Exercise directions:
Your task is to copy the lines of the data below from the line holding "text_box [949, 662, 1213, 776]" through the line holding "Rendered at 2000 by 1126 pixels.", inclusive, exactly and with nothing added.
Segment Start: Supplied information
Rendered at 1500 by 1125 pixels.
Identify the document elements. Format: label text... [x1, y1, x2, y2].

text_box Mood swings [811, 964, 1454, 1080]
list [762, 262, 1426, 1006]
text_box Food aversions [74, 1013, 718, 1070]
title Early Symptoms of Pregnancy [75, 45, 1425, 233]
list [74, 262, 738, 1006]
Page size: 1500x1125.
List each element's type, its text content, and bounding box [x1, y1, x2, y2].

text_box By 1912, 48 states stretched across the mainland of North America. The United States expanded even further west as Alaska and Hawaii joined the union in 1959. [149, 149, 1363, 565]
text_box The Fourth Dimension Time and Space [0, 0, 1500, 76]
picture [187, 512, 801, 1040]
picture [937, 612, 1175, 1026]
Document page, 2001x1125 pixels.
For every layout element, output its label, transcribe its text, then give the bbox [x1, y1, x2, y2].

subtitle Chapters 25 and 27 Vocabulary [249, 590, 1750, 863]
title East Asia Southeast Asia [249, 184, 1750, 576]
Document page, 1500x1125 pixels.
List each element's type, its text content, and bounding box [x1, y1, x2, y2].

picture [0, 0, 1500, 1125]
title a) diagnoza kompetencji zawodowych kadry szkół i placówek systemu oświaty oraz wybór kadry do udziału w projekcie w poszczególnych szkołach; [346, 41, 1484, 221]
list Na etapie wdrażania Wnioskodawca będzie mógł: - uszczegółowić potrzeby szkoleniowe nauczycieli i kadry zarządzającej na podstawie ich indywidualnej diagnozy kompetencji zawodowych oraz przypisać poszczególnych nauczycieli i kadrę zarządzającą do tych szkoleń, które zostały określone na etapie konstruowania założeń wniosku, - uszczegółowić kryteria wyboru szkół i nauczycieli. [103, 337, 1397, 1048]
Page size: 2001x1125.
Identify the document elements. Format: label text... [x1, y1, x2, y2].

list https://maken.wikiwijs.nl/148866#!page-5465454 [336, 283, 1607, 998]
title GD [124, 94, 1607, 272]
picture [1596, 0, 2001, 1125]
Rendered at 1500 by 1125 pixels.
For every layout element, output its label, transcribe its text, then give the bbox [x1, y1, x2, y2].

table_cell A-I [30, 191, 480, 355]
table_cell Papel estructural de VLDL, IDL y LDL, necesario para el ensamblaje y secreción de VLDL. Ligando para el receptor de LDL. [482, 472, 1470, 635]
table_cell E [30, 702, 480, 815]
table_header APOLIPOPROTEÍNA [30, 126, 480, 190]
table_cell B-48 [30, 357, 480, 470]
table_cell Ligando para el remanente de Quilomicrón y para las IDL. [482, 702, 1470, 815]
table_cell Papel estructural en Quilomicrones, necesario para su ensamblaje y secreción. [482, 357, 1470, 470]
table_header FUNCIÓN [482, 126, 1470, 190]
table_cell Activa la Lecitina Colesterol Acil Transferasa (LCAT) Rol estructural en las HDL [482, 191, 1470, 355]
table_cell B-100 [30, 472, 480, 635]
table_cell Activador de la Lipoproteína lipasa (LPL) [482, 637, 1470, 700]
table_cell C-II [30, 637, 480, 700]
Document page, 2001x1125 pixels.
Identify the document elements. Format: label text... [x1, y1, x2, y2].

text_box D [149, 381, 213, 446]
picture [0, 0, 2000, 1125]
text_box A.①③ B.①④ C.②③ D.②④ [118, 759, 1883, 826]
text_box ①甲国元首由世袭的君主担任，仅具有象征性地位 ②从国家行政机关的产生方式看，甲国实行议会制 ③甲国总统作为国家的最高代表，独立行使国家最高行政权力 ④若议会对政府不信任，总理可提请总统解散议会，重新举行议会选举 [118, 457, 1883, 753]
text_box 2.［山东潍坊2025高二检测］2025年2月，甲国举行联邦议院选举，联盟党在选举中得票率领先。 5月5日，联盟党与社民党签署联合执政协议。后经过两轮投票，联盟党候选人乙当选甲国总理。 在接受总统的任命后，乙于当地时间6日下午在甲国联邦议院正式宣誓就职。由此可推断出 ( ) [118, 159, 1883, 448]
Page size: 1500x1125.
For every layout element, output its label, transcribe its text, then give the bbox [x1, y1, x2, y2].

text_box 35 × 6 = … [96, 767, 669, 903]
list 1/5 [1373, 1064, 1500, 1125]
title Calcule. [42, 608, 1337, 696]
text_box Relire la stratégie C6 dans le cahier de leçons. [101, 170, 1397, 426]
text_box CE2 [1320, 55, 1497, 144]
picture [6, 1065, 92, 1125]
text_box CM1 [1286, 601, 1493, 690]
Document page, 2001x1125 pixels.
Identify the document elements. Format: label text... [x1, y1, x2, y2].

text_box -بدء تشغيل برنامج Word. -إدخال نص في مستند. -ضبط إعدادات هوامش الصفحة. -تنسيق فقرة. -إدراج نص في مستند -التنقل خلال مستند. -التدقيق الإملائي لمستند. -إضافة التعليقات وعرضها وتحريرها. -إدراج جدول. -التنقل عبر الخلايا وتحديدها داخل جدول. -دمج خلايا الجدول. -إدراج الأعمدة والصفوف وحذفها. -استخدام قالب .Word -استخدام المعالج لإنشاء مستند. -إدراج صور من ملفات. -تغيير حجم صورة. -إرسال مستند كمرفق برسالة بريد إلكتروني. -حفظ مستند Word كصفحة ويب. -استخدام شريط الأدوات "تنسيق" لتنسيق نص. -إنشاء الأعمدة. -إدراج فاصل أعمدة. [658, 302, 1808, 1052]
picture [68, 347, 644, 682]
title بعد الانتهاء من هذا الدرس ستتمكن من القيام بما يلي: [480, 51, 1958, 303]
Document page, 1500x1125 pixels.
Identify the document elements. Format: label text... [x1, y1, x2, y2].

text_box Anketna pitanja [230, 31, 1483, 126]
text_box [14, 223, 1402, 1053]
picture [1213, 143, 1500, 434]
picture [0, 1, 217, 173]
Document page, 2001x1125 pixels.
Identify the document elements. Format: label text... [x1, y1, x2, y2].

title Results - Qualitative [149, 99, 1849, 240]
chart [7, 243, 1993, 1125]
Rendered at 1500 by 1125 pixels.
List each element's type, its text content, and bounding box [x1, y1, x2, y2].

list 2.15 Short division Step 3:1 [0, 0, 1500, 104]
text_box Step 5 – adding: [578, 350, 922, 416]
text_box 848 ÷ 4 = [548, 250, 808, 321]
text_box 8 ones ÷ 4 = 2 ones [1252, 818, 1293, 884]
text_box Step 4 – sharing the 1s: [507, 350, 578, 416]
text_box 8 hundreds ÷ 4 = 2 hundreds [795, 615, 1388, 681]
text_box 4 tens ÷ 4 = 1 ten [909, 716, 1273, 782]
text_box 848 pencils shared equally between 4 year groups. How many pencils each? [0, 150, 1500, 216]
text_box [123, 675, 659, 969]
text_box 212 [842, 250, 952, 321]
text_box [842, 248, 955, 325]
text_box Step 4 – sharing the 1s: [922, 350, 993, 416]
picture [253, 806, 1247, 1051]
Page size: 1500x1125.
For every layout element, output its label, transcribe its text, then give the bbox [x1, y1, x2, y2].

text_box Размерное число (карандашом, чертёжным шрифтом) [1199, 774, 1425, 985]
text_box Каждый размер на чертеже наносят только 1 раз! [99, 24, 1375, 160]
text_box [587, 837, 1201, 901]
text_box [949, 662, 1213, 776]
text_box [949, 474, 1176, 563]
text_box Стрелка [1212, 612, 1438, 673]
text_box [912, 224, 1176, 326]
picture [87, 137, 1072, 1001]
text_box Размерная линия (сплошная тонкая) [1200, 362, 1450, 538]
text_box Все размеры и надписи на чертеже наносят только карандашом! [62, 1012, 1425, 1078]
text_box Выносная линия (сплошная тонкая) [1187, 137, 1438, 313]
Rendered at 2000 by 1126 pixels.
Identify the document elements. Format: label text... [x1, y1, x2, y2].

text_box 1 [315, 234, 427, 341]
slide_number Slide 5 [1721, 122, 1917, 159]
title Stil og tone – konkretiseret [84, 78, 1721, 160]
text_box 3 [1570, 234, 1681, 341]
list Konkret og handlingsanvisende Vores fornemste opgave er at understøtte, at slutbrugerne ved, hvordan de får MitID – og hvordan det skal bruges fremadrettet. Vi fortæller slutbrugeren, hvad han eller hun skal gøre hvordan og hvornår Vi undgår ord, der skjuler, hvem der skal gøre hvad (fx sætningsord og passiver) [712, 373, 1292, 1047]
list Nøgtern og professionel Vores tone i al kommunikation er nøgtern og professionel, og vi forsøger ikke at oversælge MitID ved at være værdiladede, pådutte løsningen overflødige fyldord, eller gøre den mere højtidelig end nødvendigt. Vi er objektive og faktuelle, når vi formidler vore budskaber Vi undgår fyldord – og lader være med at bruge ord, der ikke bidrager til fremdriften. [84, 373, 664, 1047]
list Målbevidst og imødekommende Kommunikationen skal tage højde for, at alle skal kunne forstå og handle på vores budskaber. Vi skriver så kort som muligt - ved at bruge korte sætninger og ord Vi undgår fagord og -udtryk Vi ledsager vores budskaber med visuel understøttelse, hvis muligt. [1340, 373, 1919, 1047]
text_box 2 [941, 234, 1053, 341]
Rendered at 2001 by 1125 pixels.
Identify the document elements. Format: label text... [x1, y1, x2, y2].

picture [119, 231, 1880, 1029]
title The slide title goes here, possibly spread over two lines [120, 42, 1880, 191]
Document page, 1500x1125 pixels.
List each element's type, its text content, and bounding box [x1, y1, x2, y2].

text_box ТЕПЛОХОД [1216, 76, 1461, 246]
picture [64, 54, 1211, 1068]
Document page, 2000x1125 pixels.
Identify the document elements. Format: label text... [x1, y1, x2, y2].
Segment End: Supplied information
Problem solution:
text_box [949, 662, 1213, 776]
text_box [949, 474, 1176, 563]
text_box Стрелка [1212, 612, 1438, 673]
text_box [912, 224, 1176, 326]
picture [87, 137, 1072, 1001]
text_box Размерная линия (сплошная тонкая) [1200, 362, 1450, 538]
text_box Все размеры и надписи на чертеже наносят только карандашом! [62, 1012, 1425, 1078]
text_box Выносная линия (сплошная тонкая) [1187, 137, 1438, 313]
Rendered at 2000 by 1126 pixels.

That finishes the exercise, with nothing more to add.